**MATERIAL PROVIDED**
[Start of Attachment]

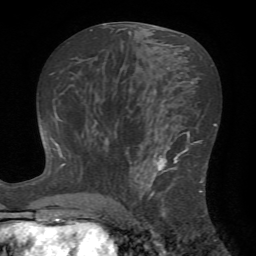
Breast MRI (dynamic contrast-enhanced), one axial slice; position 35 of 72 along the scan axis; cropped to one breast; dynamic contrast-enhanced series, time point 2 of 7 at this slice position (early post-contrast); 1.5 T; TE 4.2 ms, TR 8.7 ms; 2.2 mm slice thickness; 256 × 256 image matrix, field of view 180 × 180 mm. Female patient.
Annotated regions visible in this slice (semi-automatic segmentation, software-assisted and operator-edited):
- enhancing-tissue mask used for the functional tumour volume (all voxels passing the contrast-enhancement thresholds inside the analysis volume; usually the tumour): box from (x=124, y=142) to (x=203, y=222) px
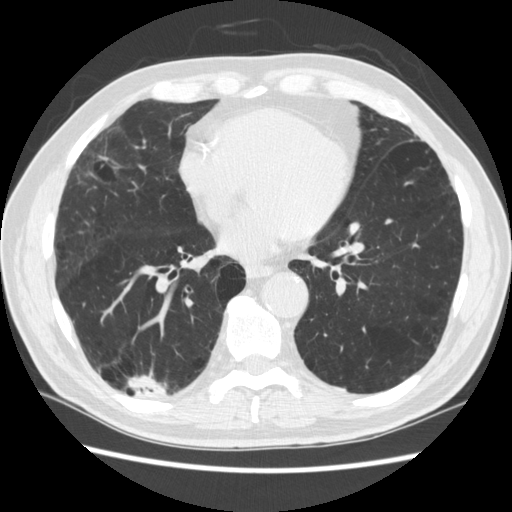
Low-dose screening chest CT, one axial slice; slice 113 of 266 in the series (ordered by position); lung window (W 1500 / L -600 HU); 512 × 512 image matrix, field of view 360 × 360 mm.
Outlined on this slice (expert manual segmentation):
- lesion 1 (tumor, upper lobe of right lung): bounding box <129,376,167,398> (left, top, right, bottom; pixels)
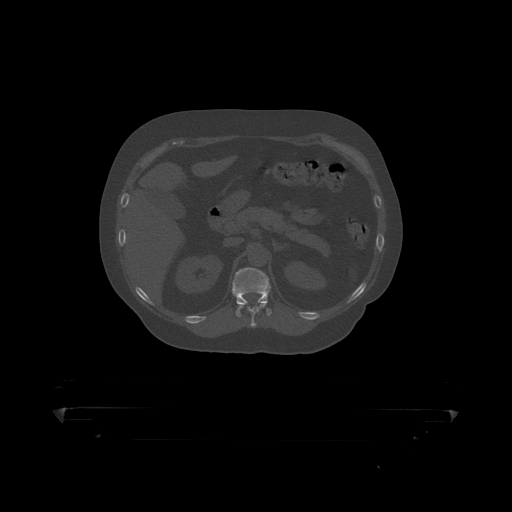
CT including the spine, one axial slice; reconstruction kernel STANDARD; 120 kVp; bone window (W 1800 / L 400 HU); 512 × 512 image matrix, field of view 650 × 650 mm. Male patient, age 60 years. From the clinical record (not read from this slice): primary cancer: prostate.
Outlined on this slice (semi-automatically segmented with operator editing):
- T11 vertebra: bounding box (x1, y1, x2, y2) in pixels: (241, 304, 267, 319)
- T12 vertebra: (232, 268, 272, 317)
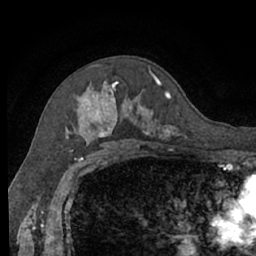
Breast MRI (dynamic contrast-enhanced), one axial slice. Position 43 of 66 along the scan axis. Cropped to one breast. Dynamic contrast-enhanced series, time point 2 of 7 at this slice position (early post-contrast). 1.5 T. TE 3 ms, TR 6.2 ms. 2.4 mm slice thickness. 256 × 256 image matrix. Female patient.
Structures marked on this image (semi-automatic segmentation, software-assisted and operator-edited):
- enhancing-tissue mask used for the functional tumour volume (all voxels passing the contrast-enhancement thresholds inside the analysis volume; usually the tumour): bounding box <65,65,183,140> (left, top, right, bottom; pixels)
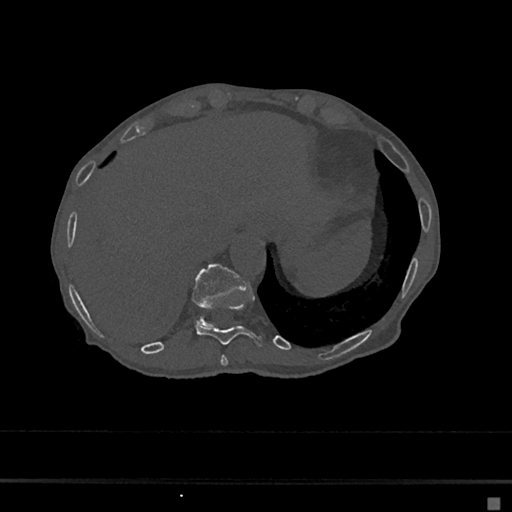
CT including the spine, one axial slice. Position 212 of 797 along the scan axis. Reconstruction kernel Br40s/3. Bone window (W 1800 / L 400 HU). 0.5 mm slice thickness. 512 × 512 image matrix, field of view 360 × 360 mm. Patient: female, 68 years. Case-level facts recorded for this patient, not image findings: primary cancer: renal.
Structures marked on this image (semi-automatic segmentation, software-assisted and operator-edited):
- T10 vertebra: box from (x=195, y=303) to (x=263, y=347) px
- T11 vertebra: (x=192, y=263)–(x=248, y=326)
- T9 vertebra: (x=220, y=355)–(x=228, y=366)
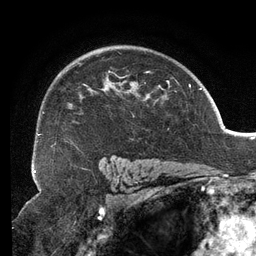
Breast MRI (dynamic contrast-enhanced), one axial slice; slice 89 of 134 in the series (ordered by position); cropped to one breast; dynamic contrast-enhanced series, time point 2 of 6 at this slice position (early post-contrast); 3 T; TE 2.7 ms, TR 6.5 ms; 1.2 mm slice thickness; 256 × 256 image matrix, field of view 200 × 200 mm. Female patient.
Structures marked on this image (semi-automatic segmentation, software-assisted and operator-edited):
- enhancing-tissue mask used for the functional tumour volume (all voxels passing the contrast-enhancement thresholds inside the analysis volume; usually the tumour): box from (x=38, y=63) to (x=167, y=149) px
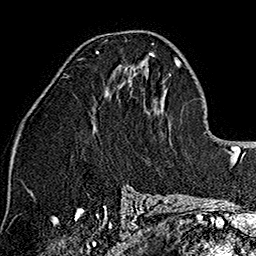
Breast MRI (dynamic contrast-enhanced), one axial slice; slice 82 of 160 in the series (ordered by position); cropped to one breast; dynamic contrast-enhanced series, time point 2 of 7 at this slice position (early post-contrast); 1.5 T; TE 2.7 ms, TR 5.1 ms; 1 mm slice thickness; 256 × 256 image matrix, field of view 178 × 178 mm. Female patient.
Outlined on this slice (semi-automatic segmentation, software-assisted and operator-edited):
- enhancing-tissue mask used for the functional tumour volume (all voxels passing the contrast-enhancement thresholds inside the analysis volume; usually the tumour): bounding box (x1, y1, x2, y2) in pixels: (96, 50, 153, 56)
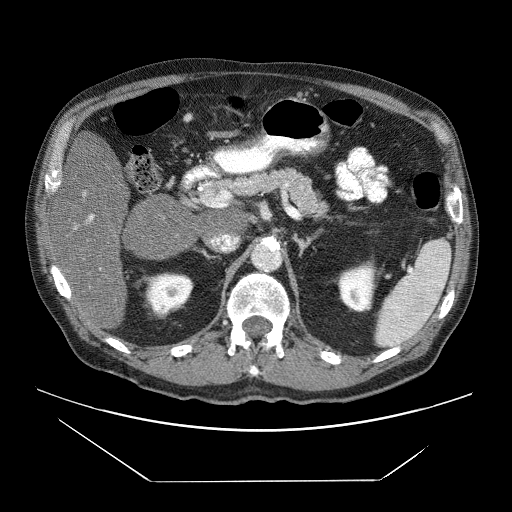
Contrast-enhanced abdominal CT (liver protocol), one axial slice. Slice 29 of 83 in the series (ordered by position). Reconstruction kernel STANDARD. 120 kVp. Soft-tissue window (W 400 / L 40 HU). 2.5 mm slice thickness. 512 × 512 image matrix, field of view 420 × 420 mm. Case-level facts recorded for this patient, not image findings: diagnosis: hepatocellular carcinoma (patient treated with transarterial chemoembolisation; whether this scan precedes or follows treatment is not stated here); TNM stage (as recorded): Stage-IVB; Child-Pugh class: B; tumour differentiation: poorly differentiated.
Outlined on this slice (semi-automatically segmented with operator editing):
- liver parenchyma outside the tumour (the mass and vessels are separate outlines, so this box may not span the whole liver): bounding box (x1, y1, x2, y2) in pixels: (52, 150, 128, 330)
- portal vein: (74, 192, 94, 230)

[End of Attachment]

**WORK INSTRUCTION**
Would you output the data above exactly as written, but with no images?

**EXPECTED ANSWER**
Breast MRI (dynamic contrast-enhanced), one axial slice; position 35 of 72 along the scan axis; cropped to one breast; dynamic contrast-enhanced series, time point 2 of 7 at this slice position (early post-contrast); 1.5 T; TE 4.2 ms, TR 8.7 ms; 2.2 mm slice thickness; 256 × 256 image matrix, field of view 180 × 180 mm. Female patient.
Annotated regions visible in this slice (semi-automatic segmentation, software-assisted and operator-edited):
- enhancing-tissue mask used for the functional tumour volume (all voxels passing the contrast-enhancement thresholds inside the analysis volume; usually the tumour): box from (x=124, y=142) to (x=203, y=222) px
Low-dose screening chest CT, one axial slice; slice 113 of 266 in the series (ordered by position); lung window (W 1500 / L -600 HU); 512 × 512 image matrix, field of view 360 × 360 mm.
Outlined on this slice (expert manual segmentation):
- lesion 1 (tumor, upper lobe of right lung): bounding box <129,376,167,398> (left, top, right, bottom; pixels)
CT including the spine, one axial slice; reconstruction kernel STANDARD; 120 kVp; bone window (W 1800 / L 400 HU); 512 × 512 image matrix, field of view 650 × 650 mm. Male patient, age 60 years. From the clinical record (not read from this slice): primary cancer: prostate.
Outlined on this slice (semi-automatically segmented with operator editing):
- T11 vertebra: bounding box (x1, y1, x2, y2) in pixels: (241, 304, 267, 319)
- T12 vertebra: (232, 268, 272, 317)
Breast MRI (dynamic contrast-enhanced), one axial slice. Position 43 of 66 along the scan axis. Cropped to one breast. Dynamic contrast-enhanced series, time point 2 of 7 at this slice position (early post-contrast). 1.5 T. TE 3 ms, TR 6.2 ms. 2.4 mm slice thickness. 256 × 256 image matrix. Female patient.
Structures marked on this image (semi-automatic segmentation, software-assisted and operator-edited):
- enhancing-tissue mask used for the functional tumour volume (all voxels passing the contrast-enhancement thresholds inside the analysis volume; usually the tumour): bounding box <65,65,183,140> (left, top, right, bottom; pixels)
CT including the spine, one axial slice. Position 212 of 797 along the scan axis. Reconstruction kernel Br40s/3. Bone window (W 1800 / L 400 HU). 0.5 mm slice thickness. 512 × 512 image matrix, field of view 360 × 360 mm. Patient: female, 68 years. Case-level facts recorded for this patient, not image findings: primary cancer: renal.
Structures marked on this image (semi-automatic segmentation, software-assisted and operator-edited):
- T10 vertebra: box from (x=195, y=303) to (x=263, y=347) px
- T11 vertebra: (x=192, y=263)–(x=248, y=326)
- T9 vertebra: (x=220, y=355)–(x=228, y=366)
Breast MRI (dynamic contrast-enhanced), one axial slice; slice 89 of 134 in the series (ordered by position); cropped to one breast; dynamic contrast-enhanced series, time point 2 of 6 at this slice position (early post-contrast); 3 T; TE 2.7 ms, TR 6.5 ms; 1.2 mm slice thickness; 256 × 256 image matrix, field of view 200 × 200 mm. Female patient.
Structures marked on this image (semi-automatic segmentation, software-assisted and operator-edited):
- enhancing-tissue mask used for the functional tumour volume (all voxels passing the contrast-enhancement thresholds inside the analysis volume; usually the tumour): box from (x=38, y=63) to (x=167, y=149) px
Breast MRI (dynamic contrast-enhanced), one axial slice; slice 82 of 160 in the series (ordered by position); cropped to one breast; dynamic contrast-enhanced series, time point 2 of 7 at this slice position (early post-contrast); 1.5 T; TE 2.7 ms, TR 5.1 ms; 1 mm slice thickness; 256 × 256 image matrix, field of view 178 × 178 mm. Female patient.
Outlined on this slice (semi-automatic segmentation, software-assisted and operator-edited):
- enhancing-tissue mask used for the functional tumour volume (all voxels passing the contrast-enhancement thresholds inside the analysis volume; usually the tumour): bounding box (x1, y1, x2, y2) in pixels: (96, 50, 153, 56)
Contrast-enhanced abdominal CT (liver protocol), one axial slice. Slice 29 of 83 in the series (ordered by position). Reconstruction kernel STANDARD. 120 kVp. Soft-tissue window (W 400 / L 40 HU). 2.5 mm slice thickness. 512 × 512 image matrix, field of view 420 × 420 mm. Case-level facts recorded for this patient, not image findings: diagnosis: hepatocellular carcinoma (patient treated with transarterial chemoembolisation; whether this scan precedes or follows treatment is not stated here); TNM stage (as recorded): Stage-IVB; Child-Pugh class: B; tumour differentiation: poorly differentiated.
Outlined on this slice (semi-automatically segmented with operator editing):
- liver parenchyma outside the tumour (the mass and vessels are separate outlines, so this box may not span the whole liver): bounding box (x1, y1, x2, y2) in pixels: (52, 150, 128, 330)
- portal vein: (74, 192, 94, 230)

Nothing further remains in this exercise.